The new North Cyprus coalition

The new North Cyprus coalition

The National Unity Party (UBP) and the People’s Party (HP) of North Cyprus inked May 22 a coalition protocol and established the new government of the Turkish Republic of Northern Cyprus. While Ersin Tatar, the UBP leader, became the prime minister, the HP leader and incumbent Kudret Özersay not only maintained his foreign minister title but also added a “deputy prime minister” to it. Sunat Atun, who was expected to become the finance and treasury minister, was left out of the cabinet, signifying intense efforts on every name while the list was being drafted over the past week.

The UBP and HP coalition government has no alternative but to be successful. A left-right four-way coalition government exhausted the hopes and vision of young Turkish Cypriots, a routine outcome of leftist-led governments in North Cyprus. Its establishment was awkward as two major parties of the nationalist flank, the UBP and the HP, had 30 seats in the 50-seat parliament. Furthermore, with the addition of a further five seats of the Democrat Party (DP) and the New Birth Party (YDSP) the overall strength of the nationalists in parliament was way bigger than the required two-third majority to even change the constitution.

The absence of the DP – currently battling a very serious fraud crisis – and the often ultra-nationalist YDP – the party believed to be representing people with mainland background – stops me qualifying the government as a “Nationalist Block Government.” But it indeed is.

The two party leaders fought an uphill battle to overcome prejudices in both parties, as well as adverse efforts of many people with immense political clout.
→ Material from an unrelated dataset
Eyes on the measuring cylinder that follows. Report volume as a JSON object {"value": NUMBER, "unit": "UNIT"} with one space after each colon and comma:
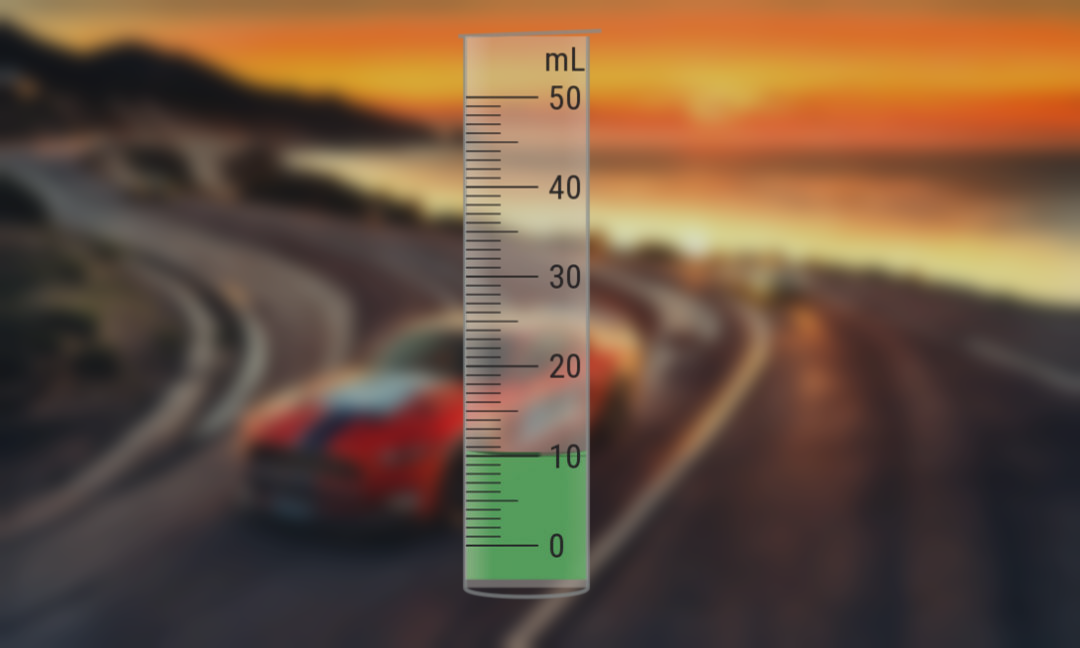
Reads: {"value": 10, "unit": "mL"}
There were moments when the talks collapsed because of efforts of some incompetent but greedy political bureaucrats. Yet, common sense and intense efforts by many people – including one former Turkish prime minister – eventually produced result and the two leaders appeared in front of cameras with a coalition government protocol.
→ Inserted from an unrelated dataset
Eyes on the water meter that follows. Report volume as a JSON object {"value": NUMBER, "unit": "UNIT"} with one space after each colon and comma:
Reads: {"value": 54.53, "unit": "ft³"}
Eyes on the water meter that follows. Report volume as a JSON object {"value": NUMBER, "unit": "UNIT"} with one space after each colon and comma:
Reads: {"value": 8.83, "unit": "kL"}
Mutual respect and a working, realistic framework, as well as goodwill, to overcome all problems through commonsense, negotiations and reconciliation are some of the ingredients for success. The two leaders so far proved they are fully aware and possess all those requirements to make the new coalition a very effective government. They were aware, right from the beginning, that despite closeness in world view as well as policies they were heading different parities with some different agenda priorities. The UBP, as the founding party of the Turkish Cypriot state, has serious image problems because of its long history in government. People tend to believe that favoritism, nepotism and such ailments have become routine for the UBP, while the HP came to being from a political movement that was launched to support clean and transparent politics and full accountability. The togetherness of the two, therefore, might be very precious, particularly for the UBP.

The HP, on the other hand, because of its “clean” reputation, might yield an award within a year if the two parties reconcile on the name of Özersay as their common presidential candidate. Indeed North Cyprus badly needs a politician with a doctorate in peacemaking and conflict resolution and a clean reputation in the presidential seat. Özersay, anyhow, was not just a former chief negotiator, he was in the Turkish Cypriot negotiations team as early as the last period of Rauf Denktaş and worked successfully under former presidents Mehmet Ali Talat and Derviş Eroğlu as well.
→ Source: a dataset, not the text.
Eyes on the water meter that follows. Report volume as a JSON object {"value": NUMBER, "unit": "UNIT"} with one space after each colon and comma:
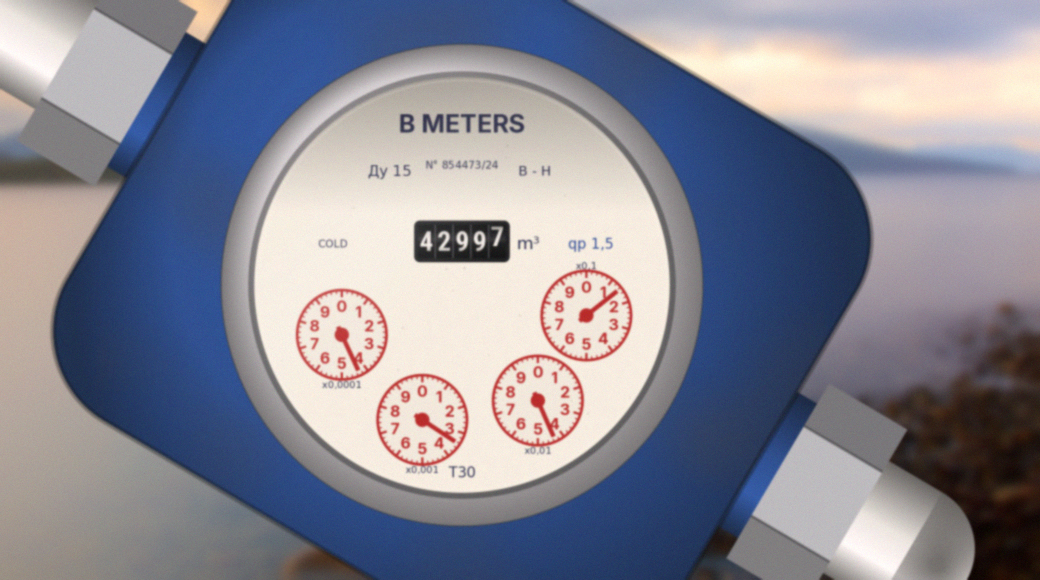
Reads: {"value": 42997.1434, "unit": "m³"}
From the challenging public finance woes to the daunting task of restructuring and consolidation of the public sector, there are some serious tasks for the new government. The need to sign a new financial and investment protocol with Turkey – that must have been signed last October-November – will be high among the “immediate tasks.”

The UBP-HP has no alternative but to be a result-oriented and pragmatic government capable enough to decide and implement some very difficult policies.

North Cyprus badly needs a success story that must emanate from a mentality renaissance.